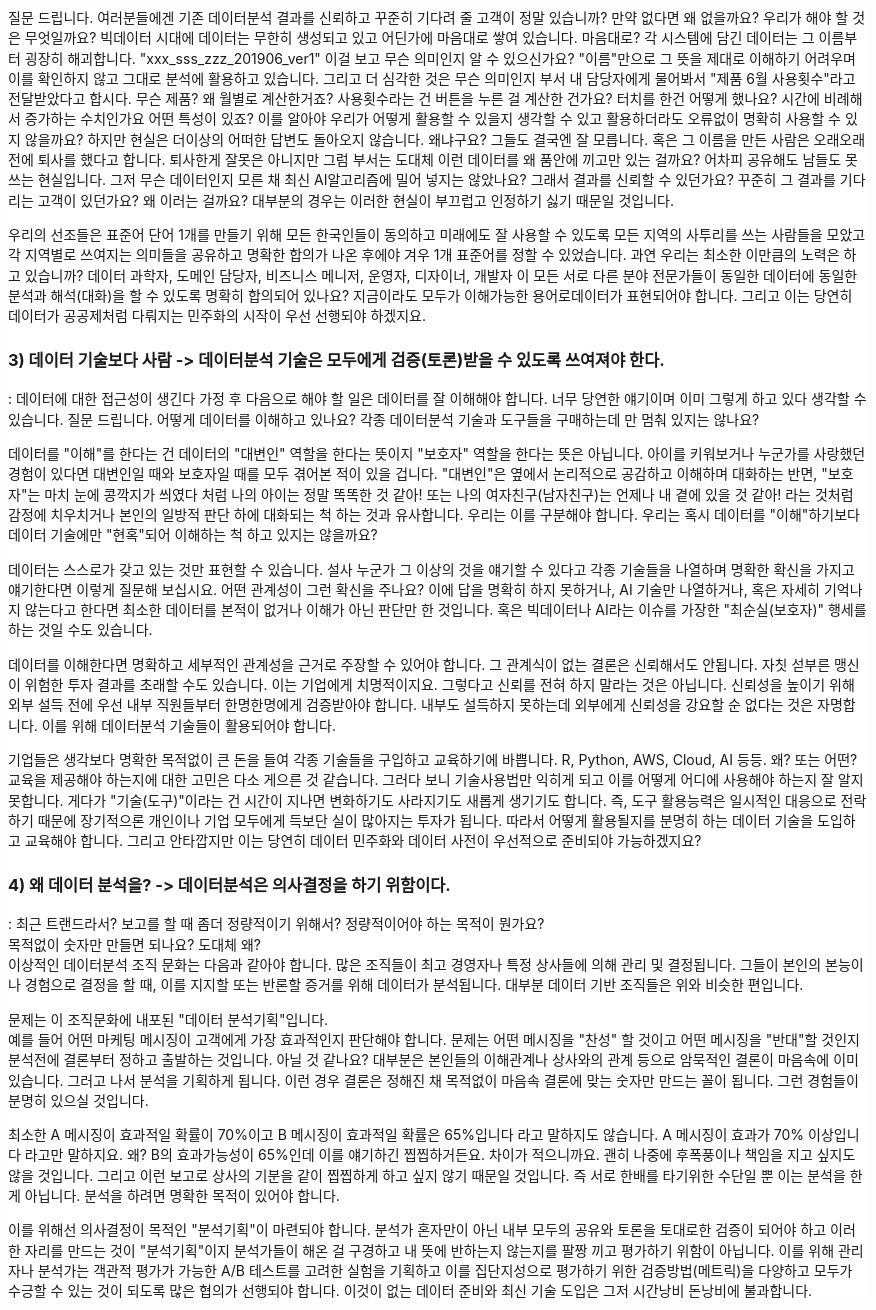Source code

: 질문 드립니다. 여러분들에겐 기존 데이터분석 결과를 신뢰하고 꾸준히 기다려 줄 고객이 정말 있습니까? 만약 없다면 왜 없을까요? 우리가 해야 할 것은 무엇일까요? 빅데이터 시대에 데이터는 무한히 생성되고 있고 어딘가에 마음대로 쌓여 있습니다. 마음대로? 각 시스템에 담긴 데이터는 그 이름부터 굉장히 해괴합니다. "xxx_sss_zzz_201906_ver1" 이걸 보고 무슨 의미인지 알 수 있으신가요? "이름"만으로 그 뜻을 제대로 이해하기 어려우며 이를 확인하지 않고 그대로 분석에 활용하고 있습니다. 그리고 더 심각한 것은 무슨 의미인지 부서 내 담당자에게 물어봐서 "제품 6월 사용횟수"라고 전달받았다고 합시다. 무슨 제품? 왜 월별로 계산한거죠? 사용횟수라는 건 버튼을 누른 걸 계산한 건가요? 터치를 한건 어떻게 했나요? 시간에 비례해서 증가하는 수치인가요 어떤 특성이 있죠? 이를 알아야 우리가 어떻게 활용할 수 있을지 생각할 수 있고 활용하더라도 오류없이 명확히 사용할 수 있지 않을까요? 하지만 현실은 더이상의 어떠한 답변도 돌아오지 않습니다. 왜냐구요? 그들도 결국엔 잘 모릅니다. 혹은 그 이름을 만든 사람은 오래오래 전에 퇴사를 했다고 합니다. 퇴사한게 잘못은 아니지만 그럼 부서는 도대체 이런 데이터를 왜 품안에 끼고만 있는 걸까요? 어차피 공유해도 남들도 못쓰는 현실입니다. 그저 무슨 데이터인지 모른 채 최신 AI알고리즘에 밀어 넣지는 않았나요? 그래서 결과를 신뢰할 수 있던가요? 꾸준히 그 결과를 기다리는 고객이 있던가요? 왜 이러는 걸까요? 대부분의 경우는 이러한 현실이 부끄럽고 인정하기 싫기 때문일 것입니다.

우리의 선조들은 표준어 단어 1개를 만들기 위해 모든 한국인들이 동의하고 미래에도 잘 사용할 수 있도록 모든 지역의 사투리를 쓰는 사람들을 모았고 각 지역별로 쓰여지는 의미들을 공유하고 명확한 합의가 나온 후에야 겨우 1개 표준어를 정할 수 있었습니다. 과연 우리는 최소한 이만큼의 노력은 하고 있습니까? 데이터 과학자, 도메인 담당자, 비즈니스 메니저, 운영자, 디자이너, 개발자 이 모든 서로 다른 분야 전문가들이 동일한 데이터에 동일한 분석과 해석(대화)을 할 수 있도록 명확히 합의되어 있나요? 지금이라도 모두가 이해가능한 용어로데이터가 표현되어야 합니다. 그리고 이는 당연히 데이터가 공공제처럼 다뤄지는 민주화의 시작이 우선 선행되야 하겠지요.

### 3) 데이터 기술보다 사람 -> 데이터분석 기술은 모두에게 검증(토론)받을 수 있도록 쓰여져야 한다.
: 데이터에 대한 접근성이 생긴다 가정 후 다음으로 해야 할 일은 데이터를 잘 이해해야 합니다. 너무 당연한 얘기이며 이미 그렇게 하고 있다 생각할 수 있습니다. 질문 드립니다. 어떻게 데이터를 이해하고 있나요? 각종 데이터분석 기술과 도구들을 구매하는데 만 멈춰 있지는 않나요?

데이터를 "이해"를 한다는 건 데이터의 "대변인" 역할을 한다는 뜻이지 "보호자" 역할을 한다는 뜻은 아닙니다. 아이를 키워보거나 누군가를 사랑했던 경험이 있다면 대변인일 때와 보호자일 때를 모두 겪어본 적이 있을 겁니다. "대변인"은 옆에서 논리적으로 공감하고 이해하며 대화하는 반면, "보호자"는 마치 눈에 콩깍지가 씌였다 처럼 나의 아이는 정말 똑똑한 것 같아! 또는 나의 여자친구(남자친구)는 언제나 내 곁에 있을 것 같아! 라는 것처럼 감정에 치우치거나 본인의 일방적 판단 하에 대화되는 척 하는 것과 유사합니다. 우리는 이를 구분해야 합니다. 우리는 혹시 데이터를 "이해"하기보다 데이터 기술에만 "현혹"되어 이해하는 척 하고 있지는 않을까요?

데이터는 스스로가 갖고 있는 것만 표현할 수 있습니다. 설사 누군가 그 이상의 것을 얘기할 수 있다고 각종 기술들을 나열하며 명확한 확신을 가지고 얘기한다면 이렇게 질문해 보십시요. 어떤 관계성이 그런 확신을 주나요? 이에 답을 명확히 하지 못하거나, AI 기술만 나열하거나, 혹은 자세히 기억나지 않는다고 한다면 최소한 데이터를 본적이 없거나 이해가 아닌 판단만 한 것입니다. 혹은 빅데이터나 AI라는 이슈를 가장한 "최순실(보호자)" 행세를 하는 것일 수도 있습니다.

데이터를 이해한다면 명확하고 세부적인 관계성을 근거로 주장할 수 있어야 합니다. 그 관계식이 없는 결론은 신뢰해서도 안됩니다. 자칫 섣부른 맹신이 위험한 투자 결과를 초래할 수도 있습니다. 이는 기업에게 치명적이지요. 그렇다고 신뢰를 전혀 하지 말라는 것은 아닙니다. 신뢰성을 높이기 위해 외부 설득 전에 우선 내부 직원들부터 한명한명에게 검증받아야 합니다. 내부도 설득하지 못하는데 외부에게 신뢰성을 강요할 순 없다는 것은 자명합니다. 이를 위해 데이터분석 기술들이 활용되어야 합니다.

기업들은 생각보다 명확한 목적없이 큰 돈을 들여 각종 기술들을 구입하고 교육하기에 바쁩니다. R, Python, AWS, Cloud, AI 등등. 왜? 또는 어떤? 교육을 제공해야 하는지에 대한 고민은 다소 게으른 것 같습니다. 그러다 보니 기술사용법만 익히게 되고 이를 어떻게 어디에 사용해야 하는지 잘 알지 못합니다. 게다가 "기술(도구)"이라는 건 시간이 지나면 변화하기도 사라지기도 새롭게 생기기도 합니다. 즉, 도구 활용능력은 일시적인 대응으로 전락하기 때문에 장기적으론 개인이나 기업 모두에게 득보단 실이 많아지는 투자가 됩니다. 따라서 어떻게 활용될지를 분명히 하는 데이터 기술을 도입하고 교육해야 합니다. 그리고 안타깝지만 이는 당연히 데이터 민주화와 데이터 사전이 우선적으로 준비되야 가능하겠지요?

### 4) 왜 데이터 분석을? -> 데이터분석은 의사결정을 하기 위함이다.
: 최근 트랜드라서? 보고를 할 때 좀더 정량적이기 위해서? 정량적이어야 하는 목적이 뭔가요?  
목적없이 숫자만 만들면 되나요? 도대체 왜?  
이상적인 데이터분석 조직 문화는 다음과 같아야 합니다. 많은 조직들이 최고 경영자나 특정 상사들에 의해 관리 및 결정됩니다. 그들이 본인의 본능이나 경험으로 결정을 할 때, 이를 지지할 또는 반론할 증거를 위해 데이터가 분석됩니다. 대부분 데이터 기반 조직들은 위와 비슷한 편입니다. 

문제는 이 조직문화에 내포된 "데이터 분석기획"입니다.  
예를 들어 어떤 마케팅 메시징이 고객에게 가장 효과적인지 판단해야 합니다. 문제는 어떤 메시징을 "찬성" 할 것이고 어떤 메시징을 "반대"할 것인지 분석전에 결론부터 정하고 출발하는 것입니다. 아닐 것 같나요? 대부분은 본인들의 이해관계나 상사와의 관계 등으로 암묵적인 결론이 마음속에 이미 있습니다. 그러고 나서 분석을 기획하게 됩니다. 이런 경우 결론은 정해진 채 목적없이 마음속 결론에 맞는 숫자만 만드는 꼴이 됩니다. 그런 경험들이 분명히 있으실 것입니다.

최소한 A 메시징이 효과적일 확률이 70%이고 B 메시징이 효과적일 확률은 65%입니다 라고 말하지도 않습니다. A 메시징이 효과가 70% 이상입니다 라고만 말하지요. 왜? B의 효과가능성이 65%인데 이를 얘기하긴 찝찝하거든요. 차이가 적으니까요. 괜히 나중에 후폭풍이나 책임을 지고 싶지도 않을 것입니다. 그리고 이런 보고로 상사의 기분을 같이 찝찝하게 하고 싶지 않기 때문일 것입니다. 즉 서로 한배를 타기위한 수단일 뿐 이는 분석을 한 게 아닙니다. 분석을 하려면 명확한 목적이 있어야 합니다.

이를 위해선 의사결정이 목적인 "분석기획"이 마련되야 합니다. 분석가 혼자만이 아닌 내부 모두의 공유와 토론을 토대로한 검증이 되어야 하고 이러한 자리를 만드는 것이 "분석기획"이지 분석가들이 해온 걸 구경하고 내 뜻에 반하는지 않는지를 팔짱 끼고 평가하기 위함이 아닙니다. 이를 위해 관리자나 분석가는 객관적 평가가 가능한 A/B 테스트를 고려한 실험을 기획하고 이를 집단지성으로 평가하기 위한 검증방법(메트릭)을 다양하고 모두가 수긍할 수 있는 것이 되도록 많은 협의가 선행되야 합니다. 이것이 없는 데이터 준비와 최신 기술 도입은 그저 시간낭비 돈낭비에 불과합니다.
☆ ☆ ☆
Copy out the entries word for word, from the very beginning through the line that contains "데이터는 스스로가 갖고", including that line. Leave the pictures out.

Source code

: 질문 드립니다. 여러분들에겐 기존 데이터분석 결과를 신뢰하고 꾸준히 기다려 줄 고객이 정말 있습니까? 만약 없다면 왜 없을까요? 우리가 해야 할 것은 무엇일까요? 빅데이터 시대에 데이터는 무한히 생성되고 있고 어딘가에 마음대로 쌓여 있습니다. 마음대로? 각 시스템에 담긴 데이터는 그 이름부터 굉장히 해괴합니다. "xxx_sss_zzz_201906_ver1" 이걸 보고 무슨 의미인지 알 수 있으신가요? "이름"만으로 그 뜻을 제대로 이해하기 어려우며 이를 확인하지 않고 그대로 분석에 활용하고 있습니다. 그리고 더 심각한 것은 무슨 의미인지 부서 내 담당자에게 물어봐서 "제품 6월 사용횟수"라고 전달받았다고 합시다. 무슨 제품? 왜 월별로 계산한거죠? 사용횟수라는 건 버튼을 누른 걸 계산한 건가요? 터치를 한건 어떻게 했나요? 시간에 비례해서 증가하는 수치인가요 어떤 특성이 있죠? 이를 알아야 우리가 어떻게 활용할 수 있을지 생각할 수 있고 활용하더라도 오류없이 명확히 사용할 수 있지 않을까요? 하지만 현실은 더이상의 어떠한 답변도 돌아오지 않습니다. 왜냐구요? 그들도 결국엔 잘 모릅니다. 혹은 그 이름을 만든 사람은 오래오래 전에 퇴사를 했다고 합니다. 퇴사한게 잘못은 아니지만 그럼 부서는 도대체 이런 데이터를 왜 품안에 끼고만 있는 걸까요? 어차피 공유해도 남들도 못쓰는 현실입니다. 그저 무슨 데이터인지 모른 채 최신 AI알고리즘에 밀어 넣지는 않았나요? 그래서 결과를 신뢰할 수 있던가요? 꾸준히 그 결과를 기다리는 고객이 있던가요? 왜 이러는 걸까요? 대부분의 경우는 이러한 현실이 부끄럽고 인정하기 싫기 때문일 것입니다.

우리의 선조들은 표준어 단어 1개를 만들기 위해 모든 한국인들이 동의하고 미래에도 잘 사용할 수 있도록 모든 지역의 사투리를 쓰는 사람들을 모았고 각 지역별로 쓰여지는 의미들을 공유하고 명확한 합의가 나온 후에야 겨우 1개 표준어를 정할 수 있었습니다. 과연 우리는 최소한 이만큼의 노력은 하고 있습니까? 데이터 과학자, 도메인 담당자, 비즈니스 메니저, 운영자, 디자이너, 개발자 이 모든 서로 다른 분야 전문가들이 동일한 데이터에 동일한 분석과 해석(대화)을 할 수 있도록 명확히 합의되어 있나요? 지금이라도 모두가 이해가능한 용어로데이터가 표현되어야 합니다. 그리고 이는 당연히 데이터가 공공제처럼 다뤄지는 민주화의 시작이 우선 선행되야 하겠지요.

### 3) 데이터 기술보다 사람 -> 데이터분석 기술은 모두에게 검증(토론)받을 수 있도록 쓰여져야 한다.
: 데이터에 대한 접근성이 생긴다 가정 후 다음으로 해야 할 일은 데이터를 잘 이해해야 합니다. 너무 당연한 얘기이며 이미 그렇게 하고 있다 생각할 수 있습니다. 질문 드립니다. 어떻게 데이터를 이해하고 있나요? 각종 데이터분석 기술과 도구들을 구매하는데 만 멈춰 있지는 않나요?

데이터를 "이해"를 한다는 건 데이터의 "대변인" 역할을 한다는 뜻이지 "보호자" 역할을 한다는 뜻은 아닙니다. 아이를 키워보거나 누군가를 사랑했던 경험이 있다면 대변인일 때와 보호자일 때를 모두 겪어본 적이 있을 겁니다. "대변인"은 옆에서 논리적으로 공감하고 이해하며 대화하는 반면, "보호자"는 마치 눈에 콩깍지가 씌였다 처럼 나의 아이는 정말 똑똑한 것 같아! 또는 나의 여자친구(남자친구)는 언제나 내 곁에 있을 것 같아! 라는 것처럼 감정에 치우치거나 본인의 일방적 판단 하에 대화되는 척 하는 것과 유사합니다. 우리는 이를 구분해야 합니다. 우리는 혹시 데이터를 "이해"하기보다 데이터 기술에만 "현혹"되어 이해하는 척 하고 있지는 않을까요?

데이터는 스스로가 갖고 있는 것만 표현할 수 있습니다. 설사 누군가 그 이상의 것을 얘기할 수 있다고 각종 기술들을 나열하며 명확한 확신을 가지고 얘기한다면 이렇게 질문해 보십시요. 어떤 관계성이 그런 확신을 주나요? 이에 답을 명확히 하지 못하거나, AI 기술만 나열하거나, 혹은 자세히 기억나지 않는다고 한다면 최소한 데이터를 본적이 없거나 이해가 아닌 판단만 한 것입니다. 혹은 빅데이터나 AI라는 이슈를 가장한 "최순실(보호자)" 행세를 하는 것일 수도 있습니다.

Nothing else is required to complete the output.